Select each line in the records below that contains the string "soldadura" and copy it.
BEGIN DATA UNDER STUDY
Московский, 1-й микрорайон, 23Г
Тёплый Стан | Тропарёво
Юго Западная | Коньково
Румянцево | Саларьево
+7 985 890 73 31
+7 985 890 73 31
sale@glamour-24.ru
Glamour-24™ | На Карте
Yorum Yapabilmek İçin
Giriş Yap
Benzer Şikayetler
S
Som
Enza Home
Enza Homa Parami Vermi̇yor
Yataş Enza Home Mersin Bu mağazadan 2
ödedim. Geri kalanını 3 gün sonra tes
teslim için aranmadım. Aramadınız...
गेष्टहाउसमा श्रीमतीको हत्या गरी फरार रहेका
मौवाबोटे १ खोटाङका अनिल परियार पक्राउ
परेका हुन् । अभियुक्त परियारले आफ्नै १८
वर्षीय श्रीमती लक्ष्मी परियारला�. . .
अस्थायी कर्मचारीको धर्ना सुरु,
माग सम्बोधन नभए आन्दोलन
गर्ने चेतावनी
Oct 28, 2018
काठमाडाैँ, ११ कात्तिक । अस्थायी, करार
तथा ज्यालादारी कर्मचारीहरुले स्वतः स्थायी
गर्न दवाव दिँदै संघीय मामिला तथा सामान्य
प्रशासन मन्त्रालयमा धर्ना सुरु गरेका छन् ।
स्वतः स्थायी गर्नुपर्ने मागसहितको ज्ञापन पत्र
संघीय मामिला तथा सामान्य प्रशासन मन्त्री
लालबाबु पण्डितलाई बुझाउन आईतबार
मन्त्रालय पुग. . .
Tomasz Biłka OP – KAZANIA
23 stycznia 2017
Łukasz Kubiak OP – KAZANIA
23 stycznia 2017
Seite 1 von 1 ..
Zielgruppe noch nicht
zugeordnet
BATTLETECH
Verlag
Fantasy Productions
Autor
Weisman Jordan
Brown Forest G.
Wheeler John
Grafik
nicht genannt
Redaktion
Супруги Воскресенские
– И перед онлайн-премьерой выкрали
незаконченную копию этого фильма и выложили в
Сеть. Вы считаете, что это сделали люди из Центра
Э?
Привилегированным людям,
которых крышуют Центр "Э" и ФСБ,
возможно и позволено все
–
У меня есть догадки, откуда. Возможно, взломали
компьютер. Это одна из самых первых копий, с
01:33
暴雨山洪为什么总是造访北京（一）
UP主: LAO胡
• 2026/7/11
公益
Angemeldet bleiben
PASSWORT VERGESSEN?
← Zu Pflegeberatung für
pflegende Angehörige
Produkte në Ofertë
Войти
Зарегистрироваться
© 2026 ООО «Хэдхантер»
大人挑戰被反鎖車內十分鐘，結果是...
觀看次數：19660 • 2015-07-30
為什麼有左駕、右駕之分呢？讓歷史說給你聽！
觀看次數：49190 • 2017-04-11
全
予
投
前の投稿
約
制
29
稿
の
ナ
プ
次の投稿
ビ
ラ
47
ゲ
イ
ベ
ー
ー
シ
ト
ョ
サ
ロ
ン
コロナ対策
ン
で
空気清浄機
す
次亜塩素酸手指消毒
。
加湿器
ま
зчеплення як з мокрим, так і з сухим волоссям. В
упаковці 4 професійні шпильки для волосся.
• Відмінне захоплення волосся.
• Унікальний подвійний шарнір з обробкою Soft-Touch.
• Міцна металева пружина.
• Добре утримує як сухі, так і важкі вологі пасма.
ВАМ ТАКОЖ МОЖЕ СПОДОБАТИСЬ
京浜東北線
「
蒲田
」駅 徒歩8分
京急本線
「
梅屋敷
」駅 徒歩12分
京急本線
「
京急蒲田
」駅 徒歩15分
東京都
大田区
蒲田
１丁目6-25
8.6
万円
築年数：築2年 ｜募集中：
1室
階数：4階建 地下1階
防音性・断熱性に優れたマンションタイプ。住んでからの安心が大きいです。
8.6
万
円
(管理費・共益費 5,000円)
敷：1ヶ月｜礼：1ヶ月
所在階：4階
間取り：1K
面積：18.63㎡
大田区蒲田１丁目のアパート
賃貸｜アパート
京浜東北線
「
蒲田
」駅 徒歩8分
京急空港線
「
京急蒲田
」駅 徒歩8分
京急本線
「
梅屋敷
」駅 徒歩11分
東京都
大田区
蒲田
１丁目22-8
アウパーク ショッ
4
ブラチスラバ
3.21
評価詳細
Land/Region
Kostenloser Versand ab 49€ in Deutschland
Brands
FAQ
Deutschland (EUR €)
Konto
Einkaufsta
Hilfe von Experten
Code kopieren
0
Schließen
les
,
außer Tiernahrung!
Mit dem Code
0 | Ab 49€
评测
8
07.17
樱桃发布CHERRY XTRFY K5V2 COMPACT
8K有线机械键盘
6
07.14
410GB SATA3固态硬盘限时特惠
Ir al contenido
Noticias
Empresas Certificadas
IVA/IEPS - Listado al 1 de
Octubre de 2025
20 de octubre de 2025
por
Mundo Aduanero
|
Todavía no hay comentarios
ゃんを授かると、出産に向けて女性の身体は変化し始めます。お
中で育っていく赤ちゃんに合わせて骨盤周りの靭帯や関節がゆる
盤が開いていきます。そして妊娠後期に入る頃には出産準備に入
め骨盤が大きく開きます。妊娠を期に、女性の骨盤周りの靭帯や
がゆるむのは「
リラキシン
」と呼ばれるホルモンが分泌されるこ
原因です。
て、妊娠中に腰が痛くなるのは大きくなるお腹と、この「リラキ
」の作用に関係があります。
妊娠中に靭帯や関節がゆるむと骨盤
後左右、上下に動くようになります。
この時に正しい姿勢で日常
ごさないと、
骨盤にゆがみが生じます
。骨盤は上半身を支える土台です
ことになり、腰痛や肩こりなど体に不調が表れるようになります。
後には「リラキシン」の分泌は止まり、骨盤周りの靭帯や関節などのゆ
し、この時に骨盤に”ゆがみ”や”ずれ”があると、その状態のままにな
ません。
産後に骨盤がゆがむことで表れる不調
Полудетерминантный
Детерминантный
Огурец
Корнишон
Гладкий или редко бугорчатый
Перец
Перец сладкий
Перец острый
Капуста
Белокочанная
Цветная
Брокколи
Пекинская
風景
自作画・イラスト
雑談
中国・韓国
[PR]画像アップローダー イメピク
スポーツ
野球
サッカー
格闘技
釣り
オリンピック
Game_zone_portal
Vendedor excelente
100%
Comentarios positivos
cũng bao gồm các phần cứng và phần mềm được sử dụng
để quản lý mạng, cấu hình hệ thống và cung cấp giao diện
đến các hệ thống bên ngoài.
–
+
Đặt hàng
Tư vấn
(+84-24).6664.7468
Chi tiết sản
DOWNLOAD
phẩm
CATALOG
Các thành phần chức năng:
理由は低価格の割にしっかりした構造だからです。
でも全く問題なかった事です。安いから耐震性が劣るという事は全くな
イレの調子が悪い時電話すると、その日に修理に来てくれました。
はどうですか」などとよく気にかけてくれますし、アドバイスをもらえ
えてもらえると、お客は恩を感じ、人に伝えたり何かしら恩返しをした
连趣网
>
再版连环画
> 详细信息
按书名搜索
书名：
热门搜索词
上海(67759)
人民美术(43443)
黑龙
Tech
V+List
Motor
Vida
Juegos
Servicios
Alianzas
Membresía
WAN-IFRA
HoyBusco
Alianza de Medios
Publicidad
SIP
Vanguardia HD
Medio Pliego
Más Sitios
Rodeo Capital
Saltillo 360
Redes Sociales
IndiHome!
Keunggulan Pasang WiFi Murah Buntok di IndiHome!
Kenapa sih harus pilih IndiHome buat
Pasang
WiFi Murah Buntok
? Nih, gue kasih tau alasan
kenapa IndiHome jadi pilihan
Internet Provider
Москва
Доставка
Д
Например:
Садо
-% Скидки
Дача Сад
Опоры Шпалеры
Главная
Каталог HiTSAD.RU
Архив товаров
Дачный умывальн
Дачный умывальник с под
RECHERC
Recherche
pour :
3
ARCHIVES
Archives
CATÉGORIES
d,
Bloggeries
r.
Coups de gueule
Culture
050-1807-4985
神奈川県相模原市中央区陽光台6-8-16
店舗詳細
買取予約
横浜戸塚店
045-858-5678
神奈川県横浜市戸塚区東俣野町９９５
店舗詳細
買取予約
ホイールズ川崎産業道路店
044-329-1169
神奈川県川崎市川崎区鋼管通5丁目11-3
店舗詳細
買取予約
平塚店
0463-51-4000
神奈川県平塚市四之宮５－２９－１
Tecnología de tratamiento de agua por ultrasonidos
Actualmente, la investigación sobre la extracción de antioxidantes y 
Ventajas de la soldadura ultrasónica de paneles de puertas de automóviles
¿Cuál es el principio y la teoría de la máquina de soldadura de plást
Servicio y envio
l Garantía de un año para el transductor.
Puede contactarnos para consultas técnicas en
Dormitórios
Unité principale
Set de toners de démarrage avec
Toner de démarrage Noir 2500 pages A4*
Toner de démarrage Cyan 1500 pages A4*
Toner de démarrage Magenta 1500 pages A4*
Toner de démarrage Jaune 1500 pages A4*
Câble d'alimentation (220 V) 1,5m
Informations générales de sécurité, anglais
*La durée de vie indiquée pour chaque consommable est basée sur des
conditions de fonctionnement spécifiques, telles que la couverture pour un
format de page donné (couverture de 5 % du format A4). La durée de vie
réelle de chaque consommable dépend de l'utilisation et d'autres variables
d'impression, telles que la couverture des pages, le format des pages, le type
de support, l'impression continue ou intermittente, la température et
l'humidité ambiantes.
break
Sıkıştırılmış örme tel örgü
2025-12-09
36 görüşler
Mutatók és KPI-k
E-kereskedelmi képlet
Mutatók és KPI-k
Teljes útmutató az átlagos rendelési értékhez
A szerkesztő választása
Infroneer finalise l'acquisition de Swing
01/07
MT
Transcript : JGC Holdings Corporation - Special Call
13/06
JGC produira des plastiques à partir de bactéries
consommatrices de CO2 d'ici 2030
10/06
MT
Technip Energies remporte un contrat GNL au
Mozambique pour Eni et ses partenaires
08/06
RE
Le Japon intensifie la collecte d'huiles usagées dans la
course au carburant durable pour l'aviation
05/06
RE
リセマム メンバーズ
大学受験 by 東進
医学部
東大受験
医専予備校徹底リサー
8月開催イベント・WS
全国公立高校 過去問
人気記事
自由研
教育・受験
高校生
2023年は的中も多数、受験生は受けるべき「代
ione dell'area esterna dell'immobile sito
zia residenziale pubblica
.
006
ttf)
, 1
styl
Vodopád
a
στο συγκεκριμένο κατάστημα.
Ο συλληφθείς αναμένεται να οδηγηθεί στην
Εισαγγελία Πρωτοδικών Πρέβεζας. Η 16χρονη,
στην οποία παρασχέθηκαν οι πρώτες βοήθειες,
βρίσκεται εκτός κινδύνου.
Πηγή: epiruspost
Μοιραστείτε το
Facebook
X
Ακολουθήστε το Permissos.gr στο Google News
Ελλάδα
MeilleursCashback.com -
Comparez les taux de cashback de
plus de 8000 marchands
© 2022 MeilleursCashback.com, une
END DATA UNDER STUDY
RESPONSE TO THE TASK:
Ventajas de la soldadura ultrasónica de paneles de puertas de automóviles
¿Cuál es el principio y la teoría de la máquina de soldadura de plást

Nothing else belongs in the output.